A. Bonds rated A have a strong capacity to pay principal and interest, although
they are somewhat more susceptible to adverse effects of changes in
circumstances and economic conditions.
MOODY'S INVESTORS SERVICE BOND RATINGS
AAA. Bonds that are rated Aaa are judged to be of the best quality. They carry
the smallest degree of investment risk and are generally referred to as
"gilt-edge." Interest payments are protected by a large or by an exceptionally
stable margin and principal is secure. While the various protective elements are
likely to change, such changes as can be visualized are most unlikely to impair
the fundamentally strong position of such issues.

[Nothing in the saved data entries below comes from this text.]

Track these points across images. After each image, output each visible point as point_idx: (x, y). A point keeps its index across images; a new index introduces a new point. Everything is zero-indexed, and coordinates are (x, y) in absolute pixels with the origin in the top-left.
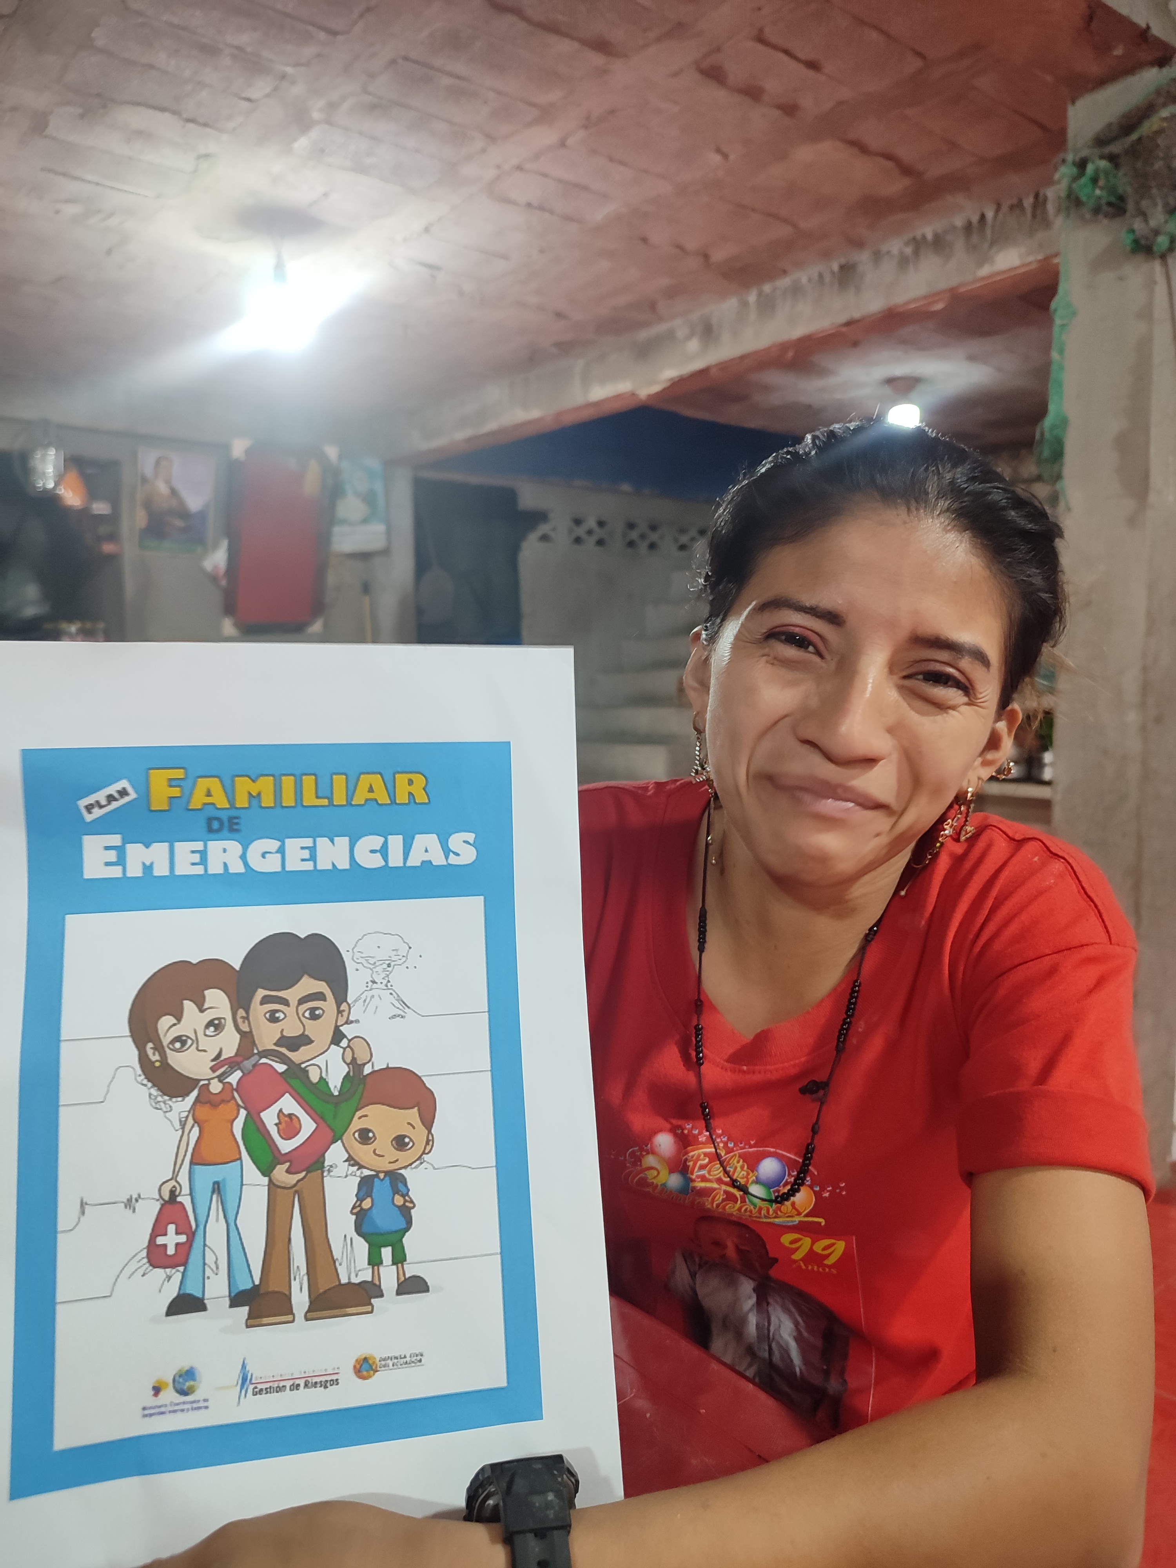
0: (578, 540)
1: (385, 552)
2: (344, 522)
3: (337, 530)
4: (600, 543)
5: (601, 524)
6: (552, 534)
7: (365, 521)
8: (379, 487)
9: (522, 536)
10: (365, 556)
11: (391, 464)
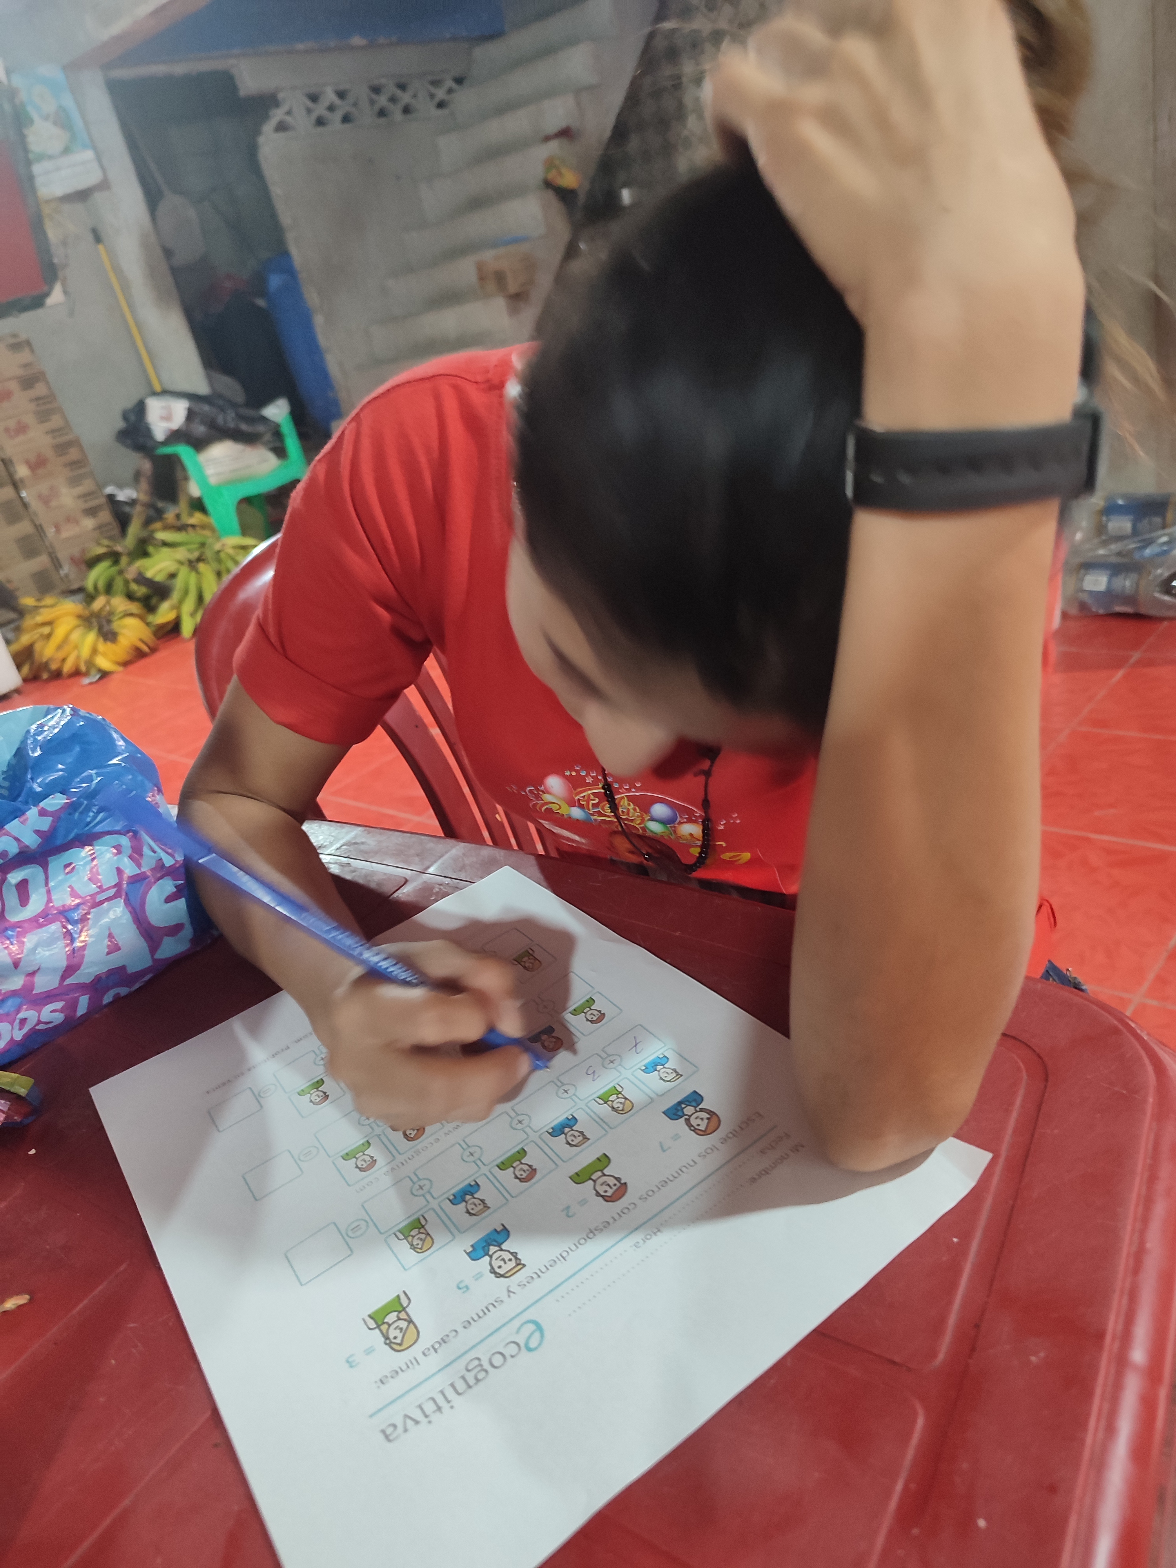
0: (320, 122)
1: (104, 185)
2: (41, 157)
3: (37, 169)
4: (346, 119)
5: (341, 95)
6: (289, 119)
7: (67, 151)
8: (68, 101)
9: (257, 132)
10: (82, 196)
11: (72, 68)
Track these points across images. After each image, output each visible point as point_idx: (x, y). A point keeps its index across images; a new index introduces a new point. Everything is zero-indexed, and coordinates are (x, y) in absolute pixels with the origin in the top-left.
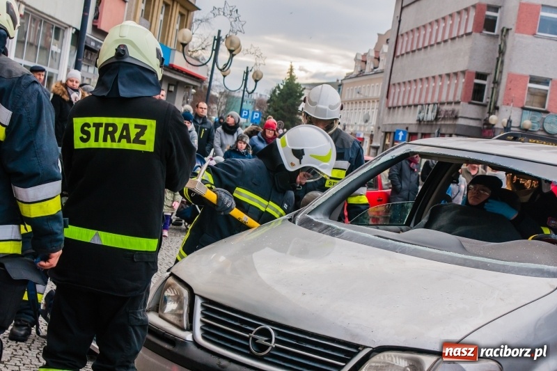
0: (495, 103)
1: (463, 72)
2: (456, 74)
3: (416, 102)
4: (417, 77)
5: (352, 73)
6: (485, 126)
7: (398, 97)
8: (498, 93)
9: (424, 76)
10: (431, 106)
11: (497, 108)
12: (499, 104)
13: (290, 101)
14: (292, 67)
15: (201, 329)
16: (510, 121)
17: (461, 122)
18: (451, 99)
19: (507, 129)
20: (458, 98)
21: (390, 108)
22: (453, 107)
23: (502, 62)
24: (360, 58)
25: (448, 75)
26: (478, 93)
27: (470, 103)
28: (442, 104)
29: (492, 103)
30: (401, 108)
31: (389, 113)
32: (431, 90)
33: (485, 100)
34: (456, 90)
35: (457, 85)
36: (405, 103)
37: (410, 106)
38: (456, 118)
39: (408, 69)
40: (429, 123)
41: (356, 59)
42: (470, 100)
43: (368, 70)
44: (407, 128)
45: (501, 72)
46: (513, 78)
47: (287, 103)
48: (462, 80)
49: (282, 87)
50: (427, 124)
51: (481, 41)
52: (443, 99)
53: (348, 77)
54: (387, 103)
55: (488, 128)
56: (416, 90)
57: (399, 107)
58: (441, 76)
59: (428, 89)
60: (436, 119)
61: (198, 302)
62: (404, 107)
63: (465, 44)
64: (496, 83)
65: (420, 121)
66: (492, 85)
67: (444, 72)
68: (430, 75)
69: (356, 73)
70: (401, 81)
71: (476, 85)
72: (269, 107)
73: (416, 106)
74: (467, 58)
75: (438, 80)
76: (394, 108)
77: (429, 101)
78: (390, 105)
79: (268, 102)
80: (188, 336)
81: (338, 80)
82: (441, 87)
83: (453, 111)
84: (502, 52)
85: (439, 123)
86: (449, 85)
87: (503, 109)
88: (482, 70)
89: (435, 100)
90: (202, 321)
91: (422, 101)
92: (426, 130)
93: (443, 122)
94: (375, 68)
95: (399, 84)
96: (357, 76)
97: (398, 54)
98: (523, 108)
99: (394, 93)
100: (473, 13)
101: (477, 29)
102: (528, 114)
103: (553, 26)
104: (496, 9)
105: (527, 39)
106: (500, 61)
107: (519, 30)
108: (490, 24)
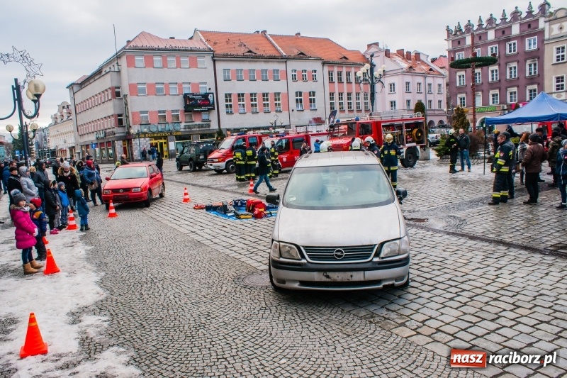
1: (112, 115)
2: (109, 117)
4: (90, 121)
6: (128, 135)
7: (82, 130)
8: (129, 121)
10: (101, 132)
12: (131, 125)
16: (138, 131)
17: (117, 135)
18: (109, 127)
19: (138, 134)
20: (113, 126)
21: (81, 136)
22: (112, 130)
24: (54, 117)
25: (105, 118)
26: (120, 122)
27: (118, 127)
28: (106, 129)
29: (128, 125)
30: (86, 134)
32: (99, 125)
33: (124, 124)
34: (111, 123)
35: (111, 121)
36: (88, 132)
37: (91, 133)
38: (114, 134)
39: (85, 118)
40: (102, 138)
42: (118, 125)
43: (59, 121)
44: (92, 142)
45: (128, 112)
46: (134, 114)
48: (112, 118)
51: (116, 101)
52: (106, 127)
54: (78, 133)
56: (91, 126)
59: (97, 125)
60: (105, 136)
62: (88, 134)
63: (110, 104)
64: (127, 117)
65: (97, 138)
67: (103, 117)
68: (96, 119)
69: (53, 123)
71: (119, 119)
73: (93, 132)
74: (112, 109)
75: (101, 120)
77: (99, 129)
78: (80, 134)
82: (103, 123)
83: (112, 132)
84: (126, 104)
85: (107, 137)
86: (107, 122)
87: (133, 126)
88: (120, 113)
89: (102, 128)
91: (96, 130)
92: (102, 141)
93: (109, 137)
95: (82, 125)
96: (54, 125)
97: (78, 113)
98: (141, 124)
100: (110, 91)
101: (113, 97)
102: (143, 127)
103: (143, 90)
104: (119, 88)
105: (135, 98)
106: (126, 108)
107: (131, 95)
108: (118, 94)
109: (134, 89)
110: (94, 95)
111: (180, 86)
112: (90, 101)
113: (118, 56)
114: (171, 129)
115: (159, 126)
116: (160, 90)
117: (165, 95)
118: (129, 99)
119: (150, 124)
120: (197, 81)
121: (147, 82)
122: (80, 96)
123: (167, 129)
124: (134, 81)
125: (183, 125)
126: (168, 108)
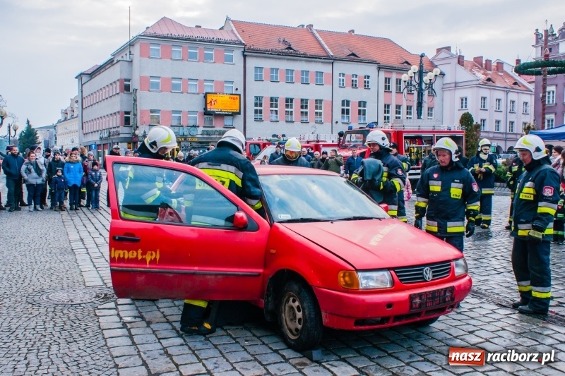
1: (118, 112)
2: (115, 113)
3: (98, 129)
4: (96, 117)
5: (60, 120)
6: (133, 136)
7: (87, 128)
8: (137, 120)
9: (99, 117)
10: (105, 131)
11: (137, 127)
12: (138, 125)
13: (31, 138)
14: (28, 121)
17: (121, 136)
18: (115, 126)
20: (118, 125)
21: (84, 134)
22: (116, 129)
24: (64, 112)
25: (111, 114)
26: (127, 121)
27: (124, 126)
28: (111, 128)
29: (135, 125)
31: (85, 136)
32: (104, 123)
33: (131, 124)
34: (116, 121)
35: (116, 119)
37: (95, 132)
38: (119, 134)
39: (90, 114)
40: (106, 138)
41: (62, 113)
43: (69, 117)
44: (95, 143)
45: (136, 110)
46: (142, 112)
47: (29, 139)
48: (118, 116)
49: (25, 131)
51: (124, 96)
52: (111, 126)
53: (59, 122)
54: (83, 132)
56: (96, 124)
57: (89, 133)
58: (107, 115)
59: (102, 123)
60: (109, 136)
62: (92, 132)
63: (117, 99)
64: (135, 115)
65: (101, 139)
66: (133, 117)
67: (109, 114)
68: (102, 116)
69: (63, 119)
70: (88, 120)
71: (126, 117)
72: (20, 142)
73: (98, 131)
74: (119, 105)
75: (106, 117)
76: (87, 134)
77: (104, 128)
79: (20, 140)
81: (53, 124)
82: (109, 121)
83: (117, 131)
84: (135, 100)
85: (111, 138)
86: (113, 119)
87: (140, 127)
88: (127, 110)
89: (107, 127)
91: (101, 129)
92: (105, 142)
93: (113, 137)
94: (72, 116)
95: (87, 122)
96: (64, 121)
97: (84, 107)
98: (150, 126)
99: (86, 126)
100: (118, 84)
101: (121, 91)
103: (156, 85)
104: (129, 80)
105: (146, 93)
106: (135, 105)
107: (141, 89)
108: (127, 88)
109: (146, 83)
110: (102, 87)
111: (202, 83)
112: (98, 94)
113: (131, 44)
114: (186, 134)
116: (176, 87)
117: (182, 93)
118: (138, 94)
120: (221, 79)
121: (162, 76)
122: (88, 88)
123: (181, 133)
124: (147, 74)
125: (200, 130)
126: (185, 108)
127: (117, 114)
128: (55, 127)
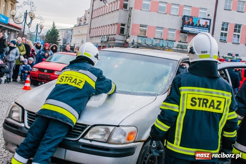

AA. Bonds that are rated Aa are judged to be of high quality by all standards.
Together with the Aaa group they comprise what are generally known as high-grade
bonds. They are rated lower than the best bonds because margins of protection
may not be as large as in Aaa securities or fluctuation of protective elements
may be of greater amplitude or there may be other elements present that make the
long term risks appear somewhat larger than in Aaa securities.
A. Bonds that are rated A possess many favorable investment attributes and are
to be considered as upper medium grade obligations. Factors giving security to
principal and interest are considered adequate but elements may be present that
suggest a susceptibility to impairment sometime in the future.